• **TASK INSTRUCTIONS**
Hand back all records exactly, pictures omitted.

• **Excerpts from a dataset**
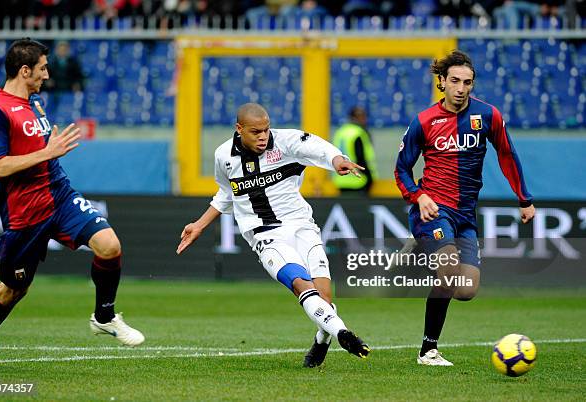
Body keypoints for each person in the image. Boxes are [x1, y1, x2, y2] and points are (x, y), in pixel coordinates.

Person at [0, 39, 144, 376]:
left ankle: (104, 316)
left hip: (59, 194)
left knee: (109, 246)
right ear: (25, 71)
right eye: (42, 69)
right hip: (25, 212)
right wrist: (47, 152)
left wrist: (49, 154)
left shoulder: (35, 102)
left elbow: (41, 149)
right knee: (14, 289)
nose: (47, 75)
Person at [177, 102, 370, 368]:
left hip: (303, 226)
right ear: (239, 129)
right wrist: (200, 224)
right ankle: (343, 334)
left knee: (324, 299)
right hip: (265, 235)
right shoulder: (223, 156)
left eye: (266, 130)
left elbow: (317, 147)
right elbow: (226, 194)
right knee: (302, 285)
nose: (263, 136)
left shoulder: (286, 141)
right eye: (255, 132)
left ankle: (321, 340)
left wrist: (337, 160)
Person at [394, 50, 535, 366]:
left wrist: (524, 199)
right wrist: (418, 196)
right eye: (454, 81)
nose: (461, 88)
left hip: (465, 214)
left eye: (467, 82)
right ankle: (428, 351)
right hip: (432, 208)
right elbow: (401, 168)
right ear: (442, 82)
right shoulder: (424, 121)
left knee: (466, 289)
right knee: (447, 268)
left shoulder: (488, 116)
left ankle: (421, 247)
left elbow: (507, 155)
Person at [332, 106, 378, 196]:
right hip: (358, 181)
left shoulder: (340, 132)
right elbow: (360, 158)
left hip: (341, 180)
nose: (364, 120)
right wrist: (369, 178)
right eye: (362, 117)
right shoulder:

• **EXERCISE SOLUTION**
Body keypoints for each person in the image. Boxes are [x1, y1, x2, y2] and points are (x, y), in pixel coordinates.

Person at [0, 39, 144, 376]:
left ankle: (104, 316)
left hip: (59, 194)
left knee: (109, 246)
right ear: (25, 71)
right eye: (42, 69)
right hip: (25, 212)
right wrist: (47, 152)
left wrist: (49, 154)
left shoulder: (35, 102)
left elbow: (41, 149)
right knee: (14, 289)
nose: (47, 75)
Person at [177, 102, 370, 368]:
left hip: (303, 226)
right ear: (239, 129)
right wrist: (200, 224)
right ankle: (343, 334)
left knee: (324, 299)
right hip: (265, 235)
right shoulder: (223, 156)
left eye: (266, 130)
left elbow: (317, 147)
right elbow: (226, 194)
right knee: (302, 285)
nose: (263, 136)
left shoulder: (286, 141)
right eye: (255, 132)
left ankle: (321, 340)
left wrist: (337, 160)
Person at [394, 50, 535, 366]:
left wrist: (524, 199)
right wrist: (418, 196)
right eye: (454, 81)
nose: (461, 88)
left hip: (465, 214)
left eye: (467, 82)
right ankle: (428, 351)
right hip: (432, 208)
right elbow: (401, 168)
right ear: (442, 82)
right shoulder: (424, 121)
left knee: (466, 289)
right knee: (447, 268)
left shoulder: (488, 116)
left ankle: (421, 247)
left elbow: (507, 155)
Person at [332, 106, 378, 196]:
right hip: (358, 181)
left shoulder: (340, 132)
right elbow: (360, 158)
left hip: (341, 180)
nose: (364, 120)
right wrist: (369, 178)
right eye: (362, 117)
right shoulder:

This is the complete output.